## Testo da analizzare
▼
Eccezion fatta per i servizi pubblici essenziali (di cui si parlerà poi) non esistono adempimenti particolari per la proclamazione dello sciopero. Discorso identico per il preavviso al datore: non è di per sé requisito di legittimità dello sciopero ma per correttezza viene rispettato, soprattutto quando la sua mancanza può determinare situazioni di pericolo per l’azienda o le persone.
Cosa può fare il datore in caso di sciopero?
La reazione del datore allo sciopero non può essere quella di impedirne la realizzazione, posto che in questo caso lo stesso si renderebbe colpevole di condotta antisindacale (che porterebbe a un ordine da parte del giudice di cessazione immediata del comportamento illegittimo).
▲
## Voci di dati
▼
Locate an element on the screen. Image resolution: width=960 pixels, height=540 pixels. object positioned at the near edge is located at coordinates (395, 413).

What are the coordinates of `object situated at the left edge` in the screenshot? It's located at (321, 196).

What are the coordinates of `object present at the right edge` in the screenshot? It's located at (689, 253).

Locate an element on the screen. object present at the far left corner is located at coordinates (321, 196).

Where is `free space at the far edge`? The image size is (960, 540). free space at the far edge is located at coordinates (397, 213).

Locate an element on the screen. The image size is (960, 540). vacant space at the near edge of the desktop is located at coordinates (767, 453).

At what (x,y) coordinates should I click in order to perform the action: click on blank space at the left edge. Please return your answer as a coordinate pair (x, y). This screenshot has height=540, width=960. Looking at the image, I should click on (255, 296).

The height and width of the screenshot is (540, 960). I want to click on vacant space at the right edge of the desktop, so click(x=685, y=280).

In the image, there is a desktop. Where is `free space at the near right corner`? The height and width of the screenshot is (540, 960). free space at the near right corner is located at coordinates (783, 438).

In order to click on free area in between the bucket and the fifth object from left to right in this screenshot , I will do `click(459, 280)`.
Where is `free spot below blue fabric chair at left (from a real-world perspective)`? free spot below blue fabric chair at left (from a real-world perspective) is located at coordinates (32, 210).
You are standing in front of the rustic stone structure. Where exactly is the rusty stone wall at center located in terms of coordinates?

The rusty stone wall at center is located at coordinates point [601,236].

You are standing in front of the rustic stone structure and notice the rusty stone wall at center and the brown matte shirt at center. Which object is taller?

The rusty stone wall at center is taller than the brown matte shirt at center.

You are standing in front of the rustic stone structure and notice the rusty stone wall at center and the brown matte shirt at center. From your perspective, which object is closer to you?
▲
## Consegna
Trascriva nuovamente il brano sullo sciopero dalle parole "La reazione del" fino a "del comportamento illegittimo)." incluso, sostituendo "giudice" con "magistrato".

## Soluzione
La reazione del datore allo sciopero non può essere quella di impedirne la realizzazione, posto che in questo caso lo stesso si renderebbe colpevole di condotta antisindacale (che porterebbe a un ordine da parte del magistrato di cessazione immediata del comportamento illegittimo).